The compare Function and qsort

Q

Phil Bolduc presented the problem that a member function cannot be used by qsort — but this is only a problem for non-static member functions (which can also access private members of the class)! For example:

#include <stdlib.h>

class DataType
{
public:
   static int compare(const void *, const void *);
};

extern int operator<(const DataType &, const DataType &);
extern int operator==(const DataType &, const DataType &);

void sortDataType(DataType *array, int count)
   {
   qsort(array, count, sizeof(DataType), &DataType::compare);
   }

int DataType::compare(const void *left, const void *right)
   {
   const DataType *dtLeft = (const DataType *)left;
   const DataType *dtRight = (const DataType *)right;
   return (*dtLeft < *dtRight) ? -1 : (*dtLeft == *dtRight) ? 0 : 1;
   }
Note that without the static the type of &DataType::compare would be int (DataType::*)(const void *, const void *), but with the static it's int (*)(const void *, const void *). The above also compiles with Symantec C++ (V6.1).

Tony Cook

A

Thanks for the reply. Tony Beleta of Barcelona, Spain, sent in a similar letter. My original answer centered around the possible incompatibilities between calling sequences of C and C+ functions.

If qsort is compiled as a C++ function, then you have two alternatives: You can make compare a static member of the class, as you have shown, or you can add comparison functions to the class.

For our readers new to C++, a static class function is one that is called without an instance of the class. A static class function does not receive a this pointer. It has the same access rights as other member functions to the private members of the class.
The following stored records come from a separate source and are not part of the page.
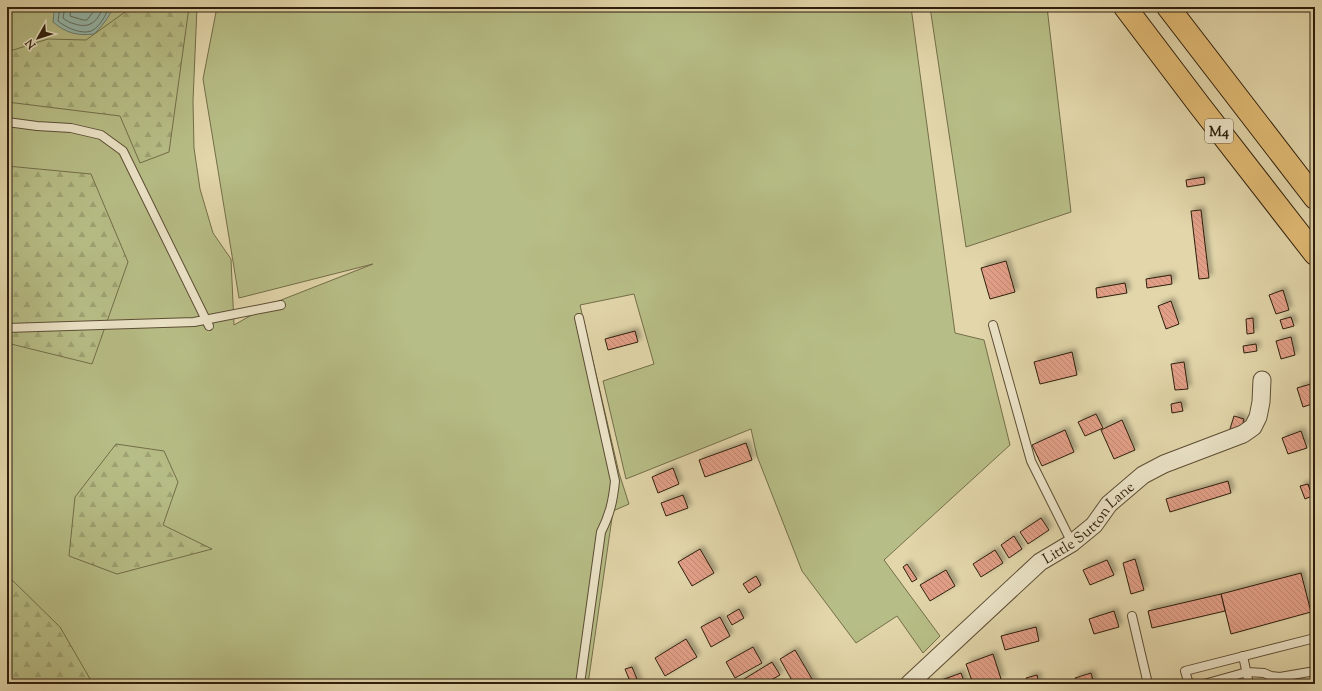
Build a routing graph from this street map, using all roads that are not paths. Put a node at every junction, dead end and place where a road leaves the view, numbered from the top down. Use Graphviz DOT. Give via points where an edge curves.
graph roads {
  1 [pos="1125,7"];
  2 [pos="1168,7"];
  3 [pos="7,122"];
  4 [pos="1315,198"];
  5 [pos="1315,254"];
  6 [pos="281,305"];
  7 [pos="579,318"];
  8 [pos="207,323"];
  9 [pos="993,325"];
  10 [pos="7,328"];
  11 [pos="1262,380"];
  12 [pos="1072,542"];
  13 [pos="1132,616"];
  14 [pos="1315,638"];
  15 [pos="1243,656"];
  16 [pos="1315,671"];
  17 [pos="1247,672"];
  18 [pos="580,684"];
  19 [pos="910,684"];
  20 [pos="1148,684"];
  21 [pos="1189,684"];
  22 [pos="1204,684"];
  23 [pos="1249,684"];
  1 -- 5 [label="highway, M4"];
  2 -- 4 [label="highway, M4"];
  3 -- 8 [label="lane" via="71,128 101,135 123,151"];
  6 -- 8 [label="lane"];
  7 -- 18 [label="lane" via="614,481 614,498 601,532"];
  8 -- 10 [label="lane"];
  9 -- 12 [label="lane" via="1031,462"];
  11 -- 12 [label="street, Little Sutton Lane" via="1260,412 1254,427 1243,434 1164,464 1143,475 1109,504 1094,525"];
  12 -- 19 [label="street, Little Sutton Lane" via="1040,562"];
  13 -- 20 [label="lane"];
  14 -- 15 [label="lane"];
  15 -- 17 [label="lane"];
  15 -- 21 [label="lane" via="1185,671"];
  16 -- 17 [label="lane" via="1280,677"];
  17 -- 22 [label="lane"];
  17 -- 23 [label="lane"];
}
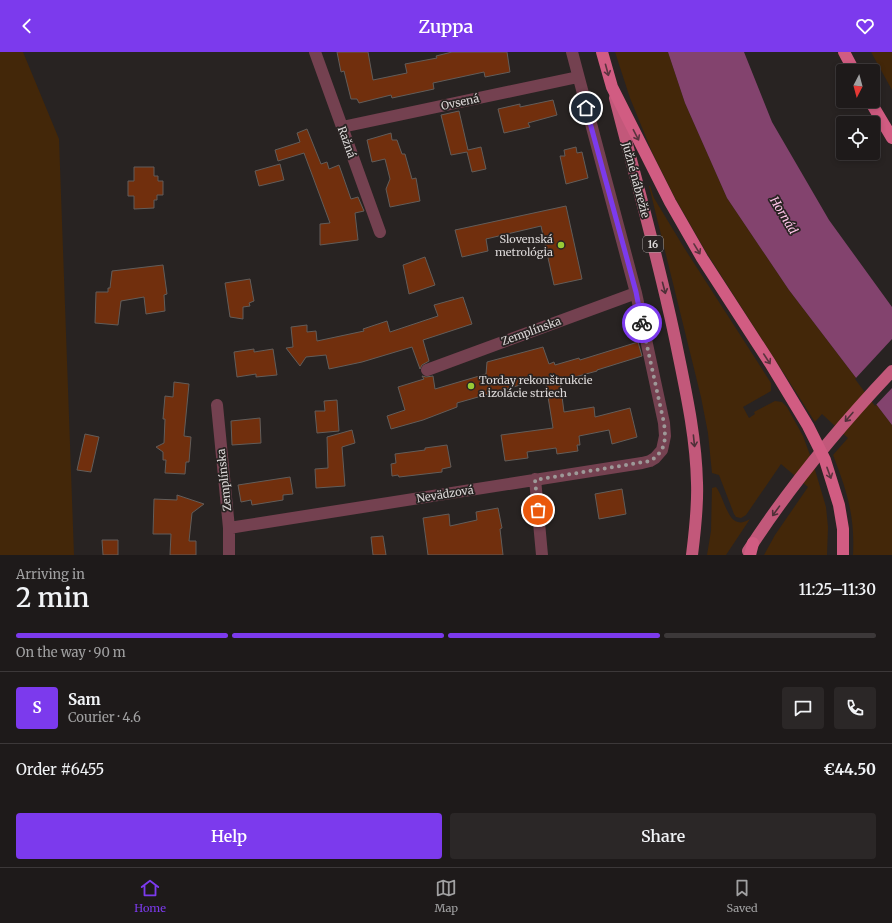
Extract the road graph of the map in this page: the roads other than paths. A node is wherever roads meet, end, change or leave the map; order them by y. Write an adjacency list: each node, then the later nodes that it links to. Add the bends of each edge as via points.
1 (315, 52): 9 (street, Ražná)
2 (572, 52): 6 (street)
3 (602, 52): 7 (highway, Južné nábrežie / 16, one-way to 7)
4 (844, 52): 5 (highway)
5 (850, 64)
6 (578, 77): 9 (street, Ovsená); 12 (street)
7 (612, 87): 21 (main road, Južné nábrežie / 16, one-way to 21, via 666,297 688,403 697,482); 24 (highway, one-way to 24, via 683,226 770,363 825,460 839,505 843,529)
8 (874, 108): 10 (highway)
9 (342, 127): 11 (street, Ražná)
10 (892, 138)
11 (380, 232)
12 (636, 292): 13 (street, Zemplínska); 16 (street, Nevädzová, via 664,423 664,444 659,454 642,463)
13 (427, 370)
14 (892, 371): 18 (main road, one-way to 18, via 836,432)
15 (217, 405): 17 (street, Zemplínska)
16 (535, 480): 17 (street, Nevädzová); 20 (street)
17 (229, 528): 19 (street, Zemplínska)
18 (753, 543): 22 (main road); 23 (highway)
19 (229, 555)
20 (542, 555)
21 (692, 555)
22 (745, 555)
23 (750, 555)
24 (843, 555)

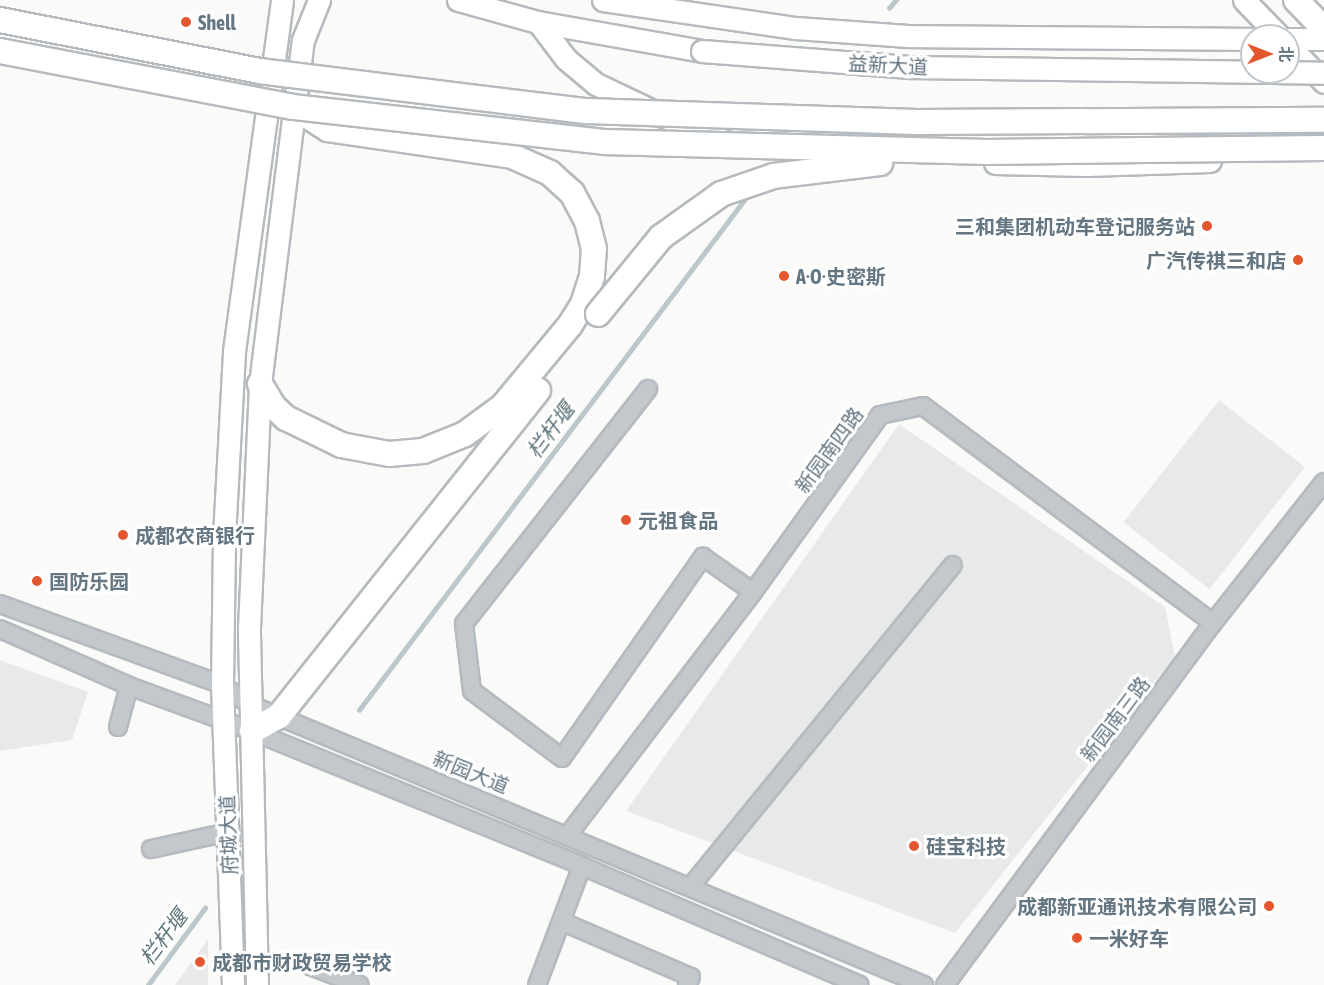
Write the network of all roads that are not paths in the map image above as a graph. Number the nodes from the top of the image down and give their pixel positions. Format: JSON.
{"nodes":[{"id":1,"x":282,"y":0,"type":"edge"},
{"id":2,"x":319,"y":0,"type":"edge"},
{"id":3,"x":458,"y":0,"type":"edge"},
{"id":4,"x":1244,"y":0,"type":"edge"},
{"id":5,"x":1296,"y":0,"type":"edge"},
{"id":6,"x":612,"y":1,"type":"edge"},
{"id":7,"x":0,"y":20,"type":"edge"},
{"id":8,"x":538,"y":22,"type":"junction"},
{"id":9,"x":1268,"y":24,"type":"edge"},
{"id":10,"x":1324,"y":29,"type":"edge"},
{"id":11,"x":1240,"y":39,"type":"edge"},
{"id":12,"x":1300,"y":39,"type":"edge"},
{"id":13,"x":1324,"y":39,"type":"edge"},
{"id":14,"x":0,"y":51,"type":"edge"},
{"id":15,"x":1300,"y":57,"type":"edge"},
{"id":16,"x":1324,"y":73,"type":"edge"},
{"id":17,"x":1324,"y":81,"type":"edge"},
{"id":18,"x":293,"y":107,"type":"junction"},
{"id":19,"x":1324,"y":120,"type":"edge"},
{"id":20,"x":1324,"y":148,"type":"edge"},
{"id":21,"x":988,"y":152,"type":"junction"},
{"id":22,"x":1324,"y":157,"type":"edge"},
{"id":23,"x":591,"y":309,"type":"junction"},
{"id":24,"x":260,"y":384,"type":"junction"},
{"id":25,"x":648,"y":390,"type":"dead end"},
{"id":26,"x":1324,"y":482,"type":"edge"},
{"id":27,"x":953,"y":565,"type":"dead end"},
{"id":28,"x":753,"y":591,"type":"junction"},
{"id":29,"x":0,"y":604,"type":"edge"},
{"id":30,"x":1213,"y":623,"type":"junction"},
{"id":31,"x":0,"y":629,"type":"edge"},
{"id":32,"x":222,"y":685,"type":"junction"},
{"id":33,"x":129,"y":686,"type":"junction"},
{"id":34,"x":251,"y":705,"type":"junction"},
{"id":35,"x":279,"y":716,"type":"junction"},
{"id":36,"x":224,"y":720,"type":"junction"},
{"id":37,"x":118,"y":727,"type":"dead end"},
{"id":38,"x":252,"y":731,"type":"junction"},
{"id":39,"x":228,"y":832,"type":"junction"},
{"id":40,"x":568,"y":835,"type":"junction"},
{"id":41,"x":151,"y":849,"type":"dead end"},
{"id":42,"x":582,"y":866,"type":"junction"},
{"id":43,"x":691,"y":886,"type":"junction"},
{"id":44,"x":563,"y":922,"type":"junction"},
{"id":45,"x":310,"y":966,"type":"dead end"},
{"id":46,"x":332,"y":980,"type":"edge"},
{"id":47,"x":833,"y":980,"type":"edge"},
{"id":48,"x":233,"y":985,"type":"edge"},
{"id":49,"x":256,"y":985,"type":"edge"},
{"id":50,"x":360,"y":985,"type":"edge"},
{"id":51,"x":537,"y":985,"type":"edge"},
{"id":52,"x":687,"y":985,"type":"edge"},
{"id":53,"x":860,"y":985,"type":"edge"},
{"id":54,"x":924,"y":985,"type":"edge"},
{"id":55,"x":945,"y":985,"type":"edge"}],
"edges":[{"from":1,"to":32,"type":"main road","name":"府城大道"},
{"from":2,"to":24,"type":"main road","name":"府城大道"},
{"from":3,"to":8,"type":"main road","name":"益新大道"},
{"from":4,"to":9,"type":"main road"},
{"from":5,"to":10,"type":"highway"},
{"from":6,"to":11,"type":"main road","name":"益新大道"},
{"from":7,"to":19,"type":"highway","bridge":true},
{"from":8,"to":16,"type":"main road","name":"益新大道","bridge":true},
{"from":8,"to":22,"type":"main road"},
{"from":12,"to":13,"type":"main road"},
{"from":14,"to":18,"type":"highway","bridge":true},
{"from":15,"to":17,"type":"main road"},
{"from":18,"to":21,"type":"highway","bridge":true},
{"from":18,"to":23,"type":"highway"},
{"from":20,"to":21,"type":"highway","bridge":true},
{"from":21,"to":23,"type":"highway","bridge":true},
{"from":23,"to":24,"type":"highway"},
{"from":23,"to":35,"type":"highway"},
{"from":24,"to":34,"type":"main road","name":"府城大道"},
{"from":25,"to":28,"type":"street"},
{"from":26,"to":30,"type":"street","name":"新园南三路"},
{"from":27,"to":43,"type":"street"},
{"from":28,"to":30,"type":"street","name":"新园南四路"},
{"from":28,"to":40,"type":"street","name":"新园南四路"},
{"from":29,"to":32,"type":"street","name":"新园大道"},
{"from":30,"to":55,"type":"street","name":"新园南三路"},
{"from":31,"to":33,"type":"street"},
{"from":32,"to":34,"type":"street","name":"新园大道"},
{"from":32,"to":36,"type":"main road","name":"府城大道"},
{"from":33,"to":36,"type":"street"},
{"from":33,"to":37,"type":"street"},
{"from":34,"to":35,"type":"street","name":"新园大道"},
{"from":34,"to":38,"type":"main road","name":"府城大道"},
{"from":35,"to":38,"type":"highway"},
{"from":35,"to":40,"type":"street","name":"新园大道"},
{"from":36,"to":38,"type":"street"},
{"from":36,"to":39,"type":"main road","name":"府城大道"},
{"from":38,"to":42,"type":"street"},
{"from":38,"to":49,"type":"main road","name":"府城大道"},
{"from":39,"to":41,"type":"street"},
{"from":39,"to":48,"type":"main road","name":"府城大道"},
{"from":40,"to":43,"type":"street","name":"新园大道"},
{"from":42,"to":44,"type":"street"},
{"from":42,"to":47,"type":"street"},
{"from":43,"to":54,"type":"street","name":"新园大道"},
{"from":44,"to":51,"type":"street"},
{"from":44,"to":52,"type":"street"},
{"from":45,"to":46,"type":"street"},
{"from":46,"to":50,"type":"street"},
{"from":47,"to":53,"type":"street"}]}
As shown in Tony's example, the DataType::compare(const void *, const void *) will receive two pointers, each of which should point to an object of the DataType class. Since compare is a static class function, it can directly access the appropriate private members of DataType to determine the result.

If you have coded functions as operator: == and operator<, for which Tony shows the prototypes, then the comparison function does not have to be a member of the class. It could be a normal function such as:

int compare_DataType(const void *left, const void *right)
   {

   const DataType *dtLeft = (const DataType *)left;
   const DataType *dtRight = (const DataType *)right;
   return (*dtLeft < *dtRight) ? -1 : (*dtLeft == *dtRight) ? 0 : 1;
   }
A good reason for keeping compare as a static class function is to show it as part of the class interface. The scoping of the name with DataType:: acts to differentiate between compare functions of two different classes. This scoping avoids having to use a name prefix or suffix to provide a class indication.

If qsort is compiled as a C function, rather than a C++ function, then the problem of a mismatch between C and C++ calling sequences can occur, as covered in the original answer. Borland has found a way around this problem, but it is not part of the C++ language specification.

More on Pointers

Q

In "caveats" ("Q&A," The C Users Journal, June 1994) you give an example:

void a_function(int *p_first, const int * p_second)
   {
   /* What you can do */
   * p_first = *p_second;
   /* What you cannot do */
   p_second = p_first;
   /* What you should not do */
   p_first = p_second;
   }
The problem is that the comment on the middle line is wrong, I assume the statement was meant to be:

   /* What you cannot do */
   *p_second = *p_first;
Tony Cook

A

Thanks for your sharp-eyed correction. The example should have looked like this:

void a_function(int *p_first, const int * p_second)
   {
   /* What you can do */
   *p_first = *p_second;
   /* What you cannot do */
   *p_second = *p_first;
   /* What you should not do */
   p_second = p_first;
   p_first: p_second;
   }
Only the int which is being pointed to by the second parameter is a const. Therefore you cannot alter the value being pointed at, but you can change the value of the pointer itself.